▶ [What the task requires]: Set the records down again, exactly, without their images.

▶ [Source records]:
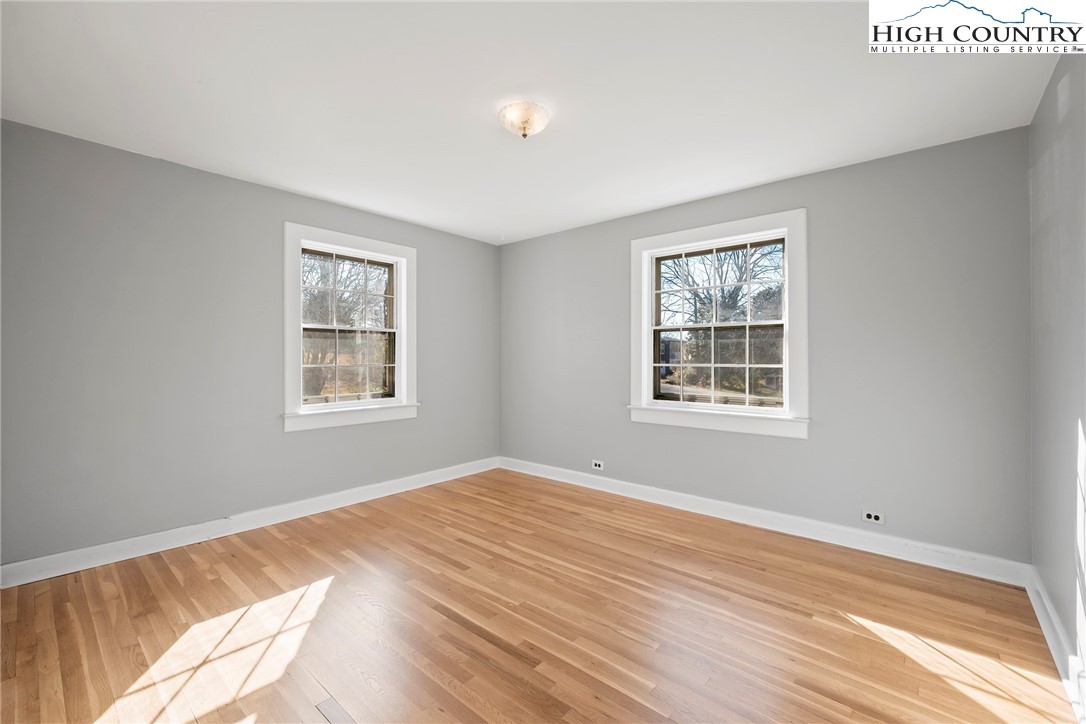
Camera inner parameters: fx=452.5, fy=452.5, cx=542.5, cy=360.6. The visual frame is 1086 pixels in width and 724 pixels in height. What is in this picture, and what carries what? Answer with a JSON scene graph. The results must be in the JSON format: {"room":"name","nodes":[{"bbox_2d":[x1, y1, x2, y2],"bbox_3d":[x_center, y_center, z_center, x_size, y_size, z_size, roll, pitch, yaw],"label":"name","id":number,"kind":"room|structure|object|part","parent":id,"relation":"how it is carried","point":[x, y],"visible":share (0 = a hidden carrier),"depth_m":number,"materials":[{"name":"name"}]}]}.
{"room":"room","nodes":[
{"label":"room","id":0,"kind":"room"},
{"bbox_2d":[0,119,500,570],"bbox_3d":[-1.824,-0.035,3.605,0.175,2.458,4.056,0,0,41],"label":"left wall","id":1,"kind":"structure","parent":0,"point":[443,235],"depth_m":2.86,"materials":[{"name":"grey paint"}]},
{"bbox_2d":[0,457,498,588],"bbox_3d":[-1.744,1.131,3.575,0.018,0.116,3.839,0,0,41],"label":"baseboard","id":2,"kind":"structure","parent":1,"relation":"attached to","point":[383,494],"depth_m":3.00,"materials":[{"name":"white paint"}]},
{"bbox_2d":[282,222,417,430],"bbox_3d":[-1.622,-0.255,3.846,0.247,1.576,1.193,0,0,41],"label":"window","id":3,"kind":"structure","parent":1,"relation":"in","point":[398,296],"depth_m":3.81,"materials":[{"name":"white"}]},
{"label":"sash","id":4,"kind":"part","parent":3,"relation":"part of","materials":[{"name":"glass"}]},
{"bbox_3d":[-1.727,-0.572,3.936,0.041,0.667,0.832,0,0,41],"label":"sash","id":5,"kind":"part","parent":3,"relation":"part of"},
{"bbox_2d":[0,0,1071,244],"bbox_3d":[-0.172,-1.316,2.251,4.434,0.120,4.256,0,0,41],"label":"ceiling","id":6,"kind":"structure","parent":0,"point":[781,172],"depth_m":2.11,"materials":[{"name":"white paint"}]},
{"bbox_2d":[498,100,550,138],"bbox_3d":[-0.094,-1.207,2.320,0.265,0.133,0.263,0,0,41],"label":"ceiling light","id":7,"kind":"object","parent":6,"relation":"attached to","point":[525,119],"visible":0.99,"depth_m":2.26,"materials":[{"name":"white glass"}]},
{"bbox_2d":[0,467,1077,723],"bbox_3d":[-0.174,1.256,2.152,4.163,0.121,4.234,0,0,41],"label":"floor","id":8,"kind":"structure","parent":0,"point":[226,587],"depth_m":2.03,"materials":[{"name":"brown wood"}]},
{"bbox_2d":[500,126,1032,566],"bbox_3d":[1.103,-0.039,3.764,4.227,2.462,0.176,0,0,41],"label":"back wall","id":9,"kind":"structure","parent":0,"point":[827,176],"depth_m":2.87,"materials":[{"name":"grey paint"}]},
{"bbox_2d":[591,459,603,470],"bbox_3d":[0.502,0.953,4.154,0.114,0.078,0.009,0,0,41],"label":"wall socket","id":10,"kind":"object","parent":9,"relation":"attached to","point":[598,467],"visible":0.99,"depth_m":4.15,"materials":[{"name":"white plastic"}]},
{"bbox_2d":[628,208,809,438],"bbox_3d":[1.339,-0.259,3.564,1.390,1.578,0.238,0,0,41],"label":"window","id":11,"kind":"structure","parent":9,"relation":"in","point":[645,315],"depth_m":3.50,"materials":[{"name":"white"}]},
{"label":"sash","id":12,"kind":"part","parent":11,"relation":"part of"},
{"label":"sash","id":13,"kind":"part","parent":11,"relation":"part of","materials":[{"name":"glass"}]},
{"bbox_2d":[498,457,1031,586],"bbox_3d":[1.052,1.133,3.680,3.962,0.116,0.018,0,0,41],"label":"baseboard","id":14,"kind":"structure","parent":9,"relation":"attached to","point":[625,494],"depth_m":3.04,"materials":[{"name":"white paint"}]},
{"bbox_2d":[861,509,884,524],"bbox_3d":[2.069,0.979,2.840,0.112,0.076,0.009,0,0,41],"label":"wall socket","id":15,"kind":"object","parent":9,"relation":"attached to","point":[872,516],"visible":0.99,"depth_m":2.84,"materials":[{"name":"white plastic"}]},
{"bbox_2d":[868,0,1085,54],"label":"logo","id":16,"kind":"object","parent":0,"point":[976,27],"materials":[{"name":"white"}]},
{"bbox_2d":[1029,42,1085,706],"bbox_3d":[1.403,-0.040,0.880,0.176,2.497,4.066,0,0,41],"label":"right wall","id":17,"kind":"structure","parent":0,"point":[1065,461],"depth_m":1.86,"materials":[{"name":"grey paint"}]},
{"bbox_2d":[1026,568,1085,723],"bbox_3d":[1.386,1.142,1.011,0.019,0.117,3.878,0,0,41],"label":"baseboard","id":18,"kind":"structure","parent":17,"relation":"attached to","point":[1055,655],"depth_m":1.81,"materials":[{"name":"white paint"}]},
{"label":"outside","id":19,"kind":"structure","parent":0,"visible":0},
{"label":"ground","id":20,"kind":"structure","parent":19,"visible":0},
{"bbox_2d":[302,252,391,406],"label":"tree","id":21,"kind":"object","parent":20,"relation":"on","point":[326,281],"visible":0.44,"depth_m":9.67,"materials":[{"name":"plant"}]},
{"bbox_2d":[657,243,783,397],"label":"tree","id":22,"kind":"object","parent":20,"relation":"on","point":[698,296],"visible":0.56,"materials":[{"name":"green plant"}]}
]}

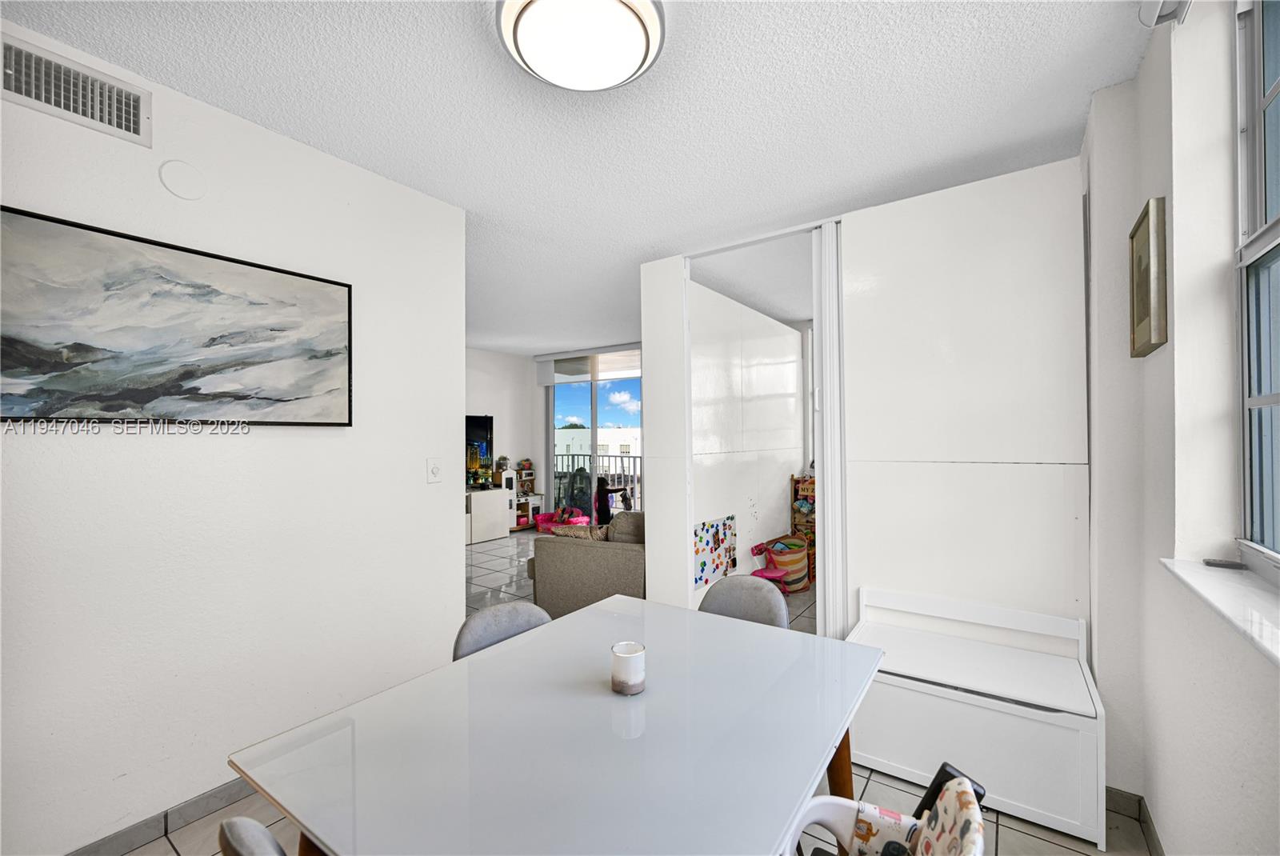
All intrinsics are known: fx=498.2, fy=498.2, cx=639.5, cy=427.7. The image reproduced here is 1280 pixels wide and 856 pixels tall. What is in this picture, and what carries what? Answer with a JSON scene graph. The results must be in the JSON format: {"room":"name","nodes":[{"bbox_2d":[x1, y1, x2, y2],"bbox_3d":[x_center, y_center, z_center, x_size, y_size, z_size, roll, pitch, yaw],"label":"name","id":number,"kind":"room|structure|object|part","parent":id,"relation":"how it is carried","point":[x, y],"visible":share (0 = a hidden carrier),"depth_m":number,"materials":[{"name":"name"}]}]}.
{"room":"dining room","nodes":[
{"label":"dining room","id":0,"kind":"room"},
{"bbox_2d":[0,17,465,855],"bbox_3d":[-1.911,0.109,1.522,0.134,2.624,3.128,-1,-1,35],"label":"left wall","id":1,"kind":"structure","parent":0,"point":[446,513],"depth_m":1.86,"materials":[{"name":"white paint"}]},
{"bbox_2d":[0,33,150,145],"bbox_3d":[-1.806,-1.061,1.561,0.015,0.182,0.357,-1,-1,35],"label":"air vent","id":2,"kind":"object","parent":1,"relation":"attached to","point":[131,118],"visible":0.99,"depth_m":1.58,"materials":[{"name":"white metal"}]},
{"bbox_2d":[64,778,255,855],"bbox_3d":[-1.712,1.390,1.695,0.014,0.085,2.803,-1,-1,35],"label":"baseboard","id":3,"kind":"structure","parent":1,"relation":"attached to","point":[196,802],"depth_m":1.75,"materials":[{"name":"grey tile"}]},
{"bbox_2d":[0,206,355,426],"bbox_3d":[-1.618,-0.322,1.807,0.032,0.642,1.103,-1,-1,35],"label":"painting","id":4,"kind":"object","parent":1,"relation":"attached to","point":[259,398],"visible":0.98,"depth_m":1.72},
{"bbox_2d":[158,159,207,200],"bbox_3d":[-1.642,-0.895,1.794,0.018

▶ [Task answer]:
Camera inner parameters: fx=452.5, fy=452.5, cx=542.5, cy=360.6. The visual frame is 1086 pixels in width and 724 pixels in height. What is in this picture, and what carries what? Answer with a JSON scene graph. The results must be in the JSON format: {"room":"name","nodes":[{"bbox_2d":[x1, y1, x2, y2],"bbox_3d":[x_center, y_center, z_center, x_size, y_size, z_size, roll, pitch, yaw],"label":"name","id":number,"kind":"room|structure|object|part","parent":id,"relation":"how it is carried","point":[x, y],"visible":share (0 = a hidden carrier),"depth_m":number,"materials":[{"name":"name"}]}]}.
{"room":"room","nodes":[
{"label":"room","id":0,"kind":"room"},
{"bbox_2d":[0,119,500,570],"bbox_3d":[-1.824,-0.035,3.605,0.175,2.458,4.056,0,0,41],"label":"left wall","id":1,"kind":"structure","parent":0,"point":[443,235],"depth_m":2.86,"materials":[{"name":"grey paint"}]},
{"bbox_2d":[0,457,498,588],"bbox_3d":[-1.744,1.131,3.575,0.018,0.116,3.839,0,0,41],"label":"baseboard","id":2,"kind":"structure","parent":1,"relation":"attached to","point":[383,494],"depth_m":3.00,"materials":[{"name":"white paint"}]},
{"bbox_2d":[282,222,417,430],"bbox_3d":[-1.622,-0.255,3.846,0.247,1.576,1.193,0,0,41],"label":"window","id":3,"kind":"structure","parent":1,"relation":"in","point":[398,296],"depth_m":3.81,"materials":[{"name":"white"}]},
{"label":"sash","id":4,"kind":"part","parent":3,"relation":"part of","materials":[{"name":"glass"}]},
{"bbox_3d":[-1.727,-0.572,3.936,0.041,0.667,0.832,0,0,41],"label":"sash","id":5,"kind":"part","parent":3,"relation":"part of"},
{"bbox_2d":[0,0,1071,244],"bbox_3d":[-0.172,-1.316,2.251,4.434,0.120,4.256,0,0,41],"label":"ceiling","id":6,"kind":"structure","parent":0,"point":[781,172],"depth_m":2.11,"materials":[{"name":"white paint"}]},
{"bbox_2d":[498,100,550,138],"bbox_3d":[-0.094,-1.207,2.320,0.265,0.133,0.263,0,0,41],"label":"ceiling light","id":7,"kind":"object","parent":6,"relation":"attached to","point":[525,119],"visible":0.99,"depth_m":2.26,"materials":[{"name":"white glass"}]},
{"bbox_2d":[0,467,1077,723],"bbox_3d":[-0.174,1.256,2.152,4.163,0.121,4.234,0,0,41],"label":"floor","id":8,"kind":"structure","parent":0,"point":[226,587],"depth_m":2.03,"materials":[{"name":"brown wood"}]},
{"bbox_2d":[500,126,1032,566],"bbox_3d":[1.103,-0.039,3.764,4.227,2.462,0.176,0,0,41],"label":"back wall","id":9,"kind":"structure","parent":0,"point":[827,176],"depth_m":2.87,"materials":[{"name":"grey paint"}]},
{"bbox_2d":[591,459,603,470],"bbox_3d":[0.502,0.953,4.154,0.114,0.078,0.009,0,0,41],"label":"wall socket","id":10,"kind":"object","parent":9,"relation":"attached to","point":[598,467],"visible":0.99,"depth_m":4.15,"materials":[{"name":"white plastic"}]},
{"bbox_2d":[628,208,809,438],"bbox_3d":[1.339,-0.259,3.564,1.390,1.578,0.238,0,0,41],"label":"window","id":11,"kind":"structure","parent":9,"relation":"in","point":[645,315],"depth_m":3.50,"materials":[{"name":"white"}]},
{"label":"sash","id":12,"kind":"part","parent":11,"relation":"part of"},
{"label":"sash","id":13,"kind":"part","parent":11,"relation":"part of","materials":[{"name":"glass"}]},
{"bbox_2d":[498,457,1031,586],"bbox_3d":[1.052,1.133,3.680,3.962,0.116,0.018,0,0,41],"label":"baseboard","id":14,"kind":"structure","parent":9,"relation":"attached to","point":[625,494],"depth_m":3.04,"materials":[{"name":"white paint"}]},
{"bbox_2d":[861,509,884,524],"bbox_3d":[2.069,0.979,2.840,0.112,0.076,0.009,0,0,41],"label":"wall socket","id":15,"kind":"object","parent":9,"relation":"attached to","point":[872,516],"visible":0.99,"depth_m":2.84,"materials":[{"name":"white plastic"}]},
{"bbox_2d":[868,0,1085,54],"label":"logo","id":16,"kind":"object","parent":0,"point":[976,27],"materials":[{"name":"white"}]},
{"bbox_2d":[1029,42,1085,706],"bbox_3d":[1.403,-0.040,0.880,0.176,2.497,4.066,0,0,41],"label":"right wall","id":17,"kind":"structure","parent":0,"point":[1065,461],"depth_m":1.86,"materials":[{"name":"grey paint"}]},
{"bbox_2d":[1026,568,1085,723],"bbox_3d":[1.386,1.142,1.011,0.019,0.117,3.878,0,0,41],"label":"baseboard","id":18,"kind":"structure","parent":17,"relation":"attached to","point":[1055,655],"depth_m":1.81,"materials":[{"name":"white paint"}]},
{"label":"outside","id":19,"kind":"structure","parent":0,"visible":0},
{"label":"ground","id":20,"kind":"structure","parent":19,"visible":0},
{"bbox_2d":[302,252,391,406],"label":"tree","id":21,"kind":"object","parent":20,"relation":"on","point":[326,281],"visible":0.44,"depth_m":9.67,"materials":[{"name":"plant"}]},
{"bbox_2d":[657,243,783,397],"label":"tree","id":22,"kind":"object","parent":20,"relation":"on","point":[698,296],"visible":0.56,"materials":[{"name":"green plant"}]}
]}

All intrinsics are known: fx=498.2, fy=498.2, cx=639.5, cy=427.7. The image reproduced here is 1280 pixels wide and 856 pixels tall. What is in this picture, and what carries what? Answer with a JSON scene graph. The results must be in the JSON format: {"room":"name","nodes":[{"bbox_2d":[x1, y1, x2, y2],"bbox_3d":[x_center, y_center, z_center, x_size, y_size, z_size, roll, pitch, yaw],"label":"name","id":number,"kind":"room|structure|object|part","parent":id,"relation":"how it is carried","point":[x, y],"visible":share (0 = a hidden carrier),"depth_m":number,"materials":[{"name":"name"}]}]}.
{"room":"dining room","nodes":[
{"label":"dining room","id":0,"kind":"room"},
{"bbox_2d":[0,17,465,855],"bbox_3d":[-1.911,0.109,1.522,0.134,2.624,3.128,-1,-1,35],"label":"left wall","id":1,"kind":"structure","parent":0,"point":[446,513],"depth_m":1.86,"materials":[{"name":"white paint"}]},
{"bbox_2d":[0,33,150,145],"bbox_3d":[-1.806,-1.061,1.561,0.015,0.182,0.357,-1,-1,35],"label":"air vent","id":2,"kind":"object","parent":1,"relation":"attached to","point":[131,118],"visible":0.99,"depth_m":1.58,"materials":[{"name":"white metal"}]},
{"bbox_2d":[64,778,255,855],"bbox_3d":[-1.712,1.390,1.695,0.014,0.085,2.803,-1,-1,35],"label":"baseboard","id":3,"kind":"structure","parent":1,"relation":"attached to","point":[196,802],"depth_m":1.75,"materials":[{"name":"grey tile"}]},
{"bbox_2d":[0,206,355,426],"bbox_3d":[-1.618,-0.322,1.807,0.032,0.642,1.103,-1,-1,35],"label":"painting","id":4,"kind":"object","parent":1,"relation":"attached to","point":[259,398],"visible":0.98,"depth_m":1.72},
{"bbox_2d":[158,159,207,200],"bbox_3d":[-1.642,-0.895,1.794,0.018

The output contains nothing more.